Segment Start: Exercise data
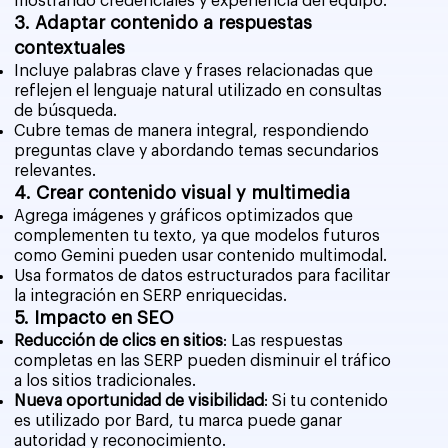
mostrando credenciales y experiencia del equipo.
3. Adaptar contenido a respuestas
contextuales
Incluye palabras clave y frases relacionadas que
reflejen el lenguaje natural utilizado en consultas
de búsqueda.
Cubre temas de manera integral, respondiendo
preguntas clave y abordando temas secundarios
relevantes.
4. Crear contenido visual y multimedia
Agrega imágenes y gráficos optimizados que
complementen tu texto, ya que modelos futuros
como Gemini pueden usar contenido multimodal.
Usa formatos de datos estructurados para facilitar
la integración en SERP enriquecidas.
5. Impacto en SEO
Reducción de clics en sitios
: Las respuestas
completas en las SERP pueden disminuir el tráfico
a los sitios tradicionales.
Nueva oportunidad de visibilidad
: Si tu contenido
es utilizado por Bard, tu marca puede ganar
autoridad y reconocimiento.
Segment End: Exercise data
• Task to carry out
Output, exactly and with no other text, the line that contains "Reducción de clics en sitios" and all lines from there to the end of the records.

• Answer section
Reducción de clics en sitios
: Las respuestas
completas en las SERP pueden disminuir el tráfico
a los sitios tradicionales.
Nueva oportunidad de visibilidad
: Si tu contenido
es utilizado por Bard, tu marca puede ganar
autoridad y reconocimiento.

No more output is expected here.